Alvvays - Blue Rev Music Album Reviews

Alvvays - Blue Rev Music Album Reviews
The Toronto band’s third album is a triumph of power pop, a densely layered, witty, blithe, and beautiful record that sets a new benchmark for the genre.

Why has no one thought to better organize the institution of power pop? Ever since Big Star chimed in with their #1 Record, bands of all stripes—the pop group with a shreddy guitarist, the pivoting mid-career punks, the shoegaze band going sober—have gathered loosely under this jubilant banner to pay tribute to broken hearts through hooks and harmonies. At some point, an intrepid fan could have borrowed from the various committees that oversee ska and emo and split power pop into waves, or at the very least adopted a post- or a nü- prefix along the way to divide a genre that’s collected bands since the Nixon era, from the Raspberries to the Go-Gos to Superchunk to the New Pornographers.

#### STORED DATA:
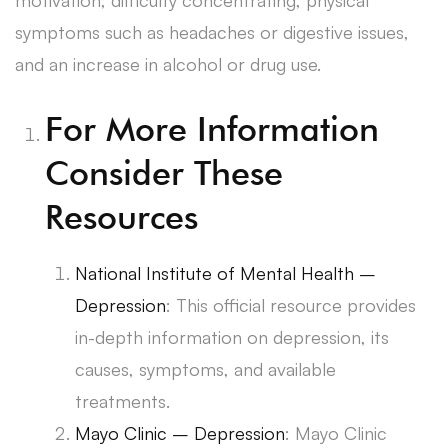
symptoms such as headaches or digestive issues,
and an increase in alcohol or drug use.
For More Information
Consider These
Resources
National Institute of Mental Health –
Depression
: This official resource provides
in-depth information on depression, its
causes, symptoms, and available
treatments.
Mayo Clinic – Depression
: Mayo Clinic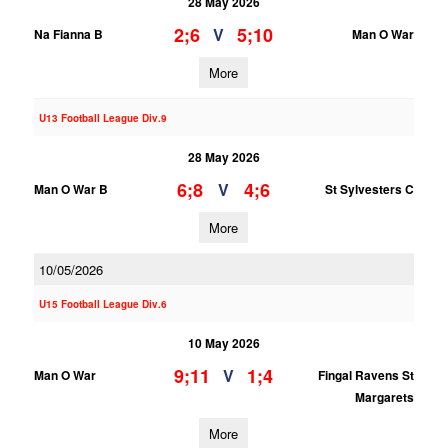
28 May 2026
2;6
5;10
V
Na Fianna B
Man O War
More
U13 Football League Div.9
28 May 2026
6;8
4;6
V
Man O War B
St Sylvesters C
More
10/05/2026
U15 Football League Div.6
10 May 2026
9;11
1;4
V
Man O War
Fingal Ravens St
Margarets
More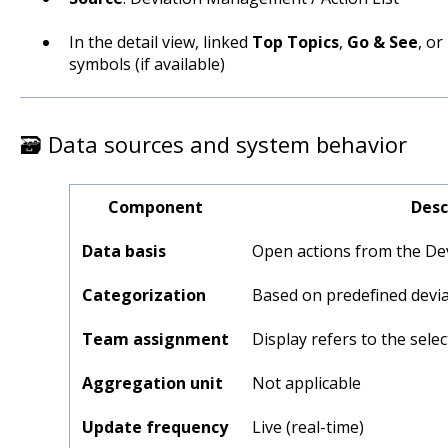
In the detail view, linked
Top Topics
,
Go & See
, or
symbols (if available)
🗃️ Data sources and system behavior
Component
Desc
Data basis
Open actions from the D
Categorization
Based on predefined devia
Team assignment
Display refers to the sele
Aggregation unit
Not applicable
Update frequency
Live (real-time)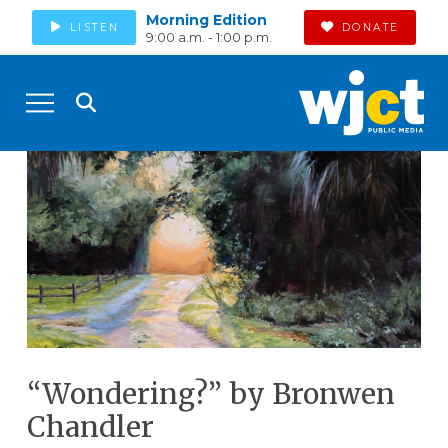
Morning Edition
LISTEN
DONATE
9:00 a.m. - 1:00 p.m.
“Wondering?” by Bronwen
Chandler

#### TASK A:
Answer from the Blue Rev review:
(i) What city is Alvvays from?
(ii) Which band is named as having released #1 Record?
(iii) The committees of which two genres could a fan have borrowed from?
#### TASK B:
Retype the part of the Blue Rev review that begins at the words "Why has no one" and stops after "the New Pornographers.".
Rely only on the Blue Rev review, not the material.

#### PROBLEM SOLUTION A:
(i) Toronto
(ii) Big Star
(iii) Ska and emo

#### PROBLEM SOLUTION B:
Why has no one thought to better organize the institution of power pop? Ever since Big Star chimed in with their #1 Record, bands of all stripes—the pop group with a shreddy guitarist, the pivoting mid-career punks, the shoegaze band going sober—have gathered loosely under this jubilant banner to pay tribute to broken hearts through hooks and harmonies. At some point, an intrepid fan could have borrowed from the various committees that oversee ska and emo and split power pop into waves, or at the very least adopted a post- or a nü- prefix along the way to divide a genre that’s collected bands since the Nixon era, from the Raspberries to the Go-Gos to Superchunk to the New Pornographers.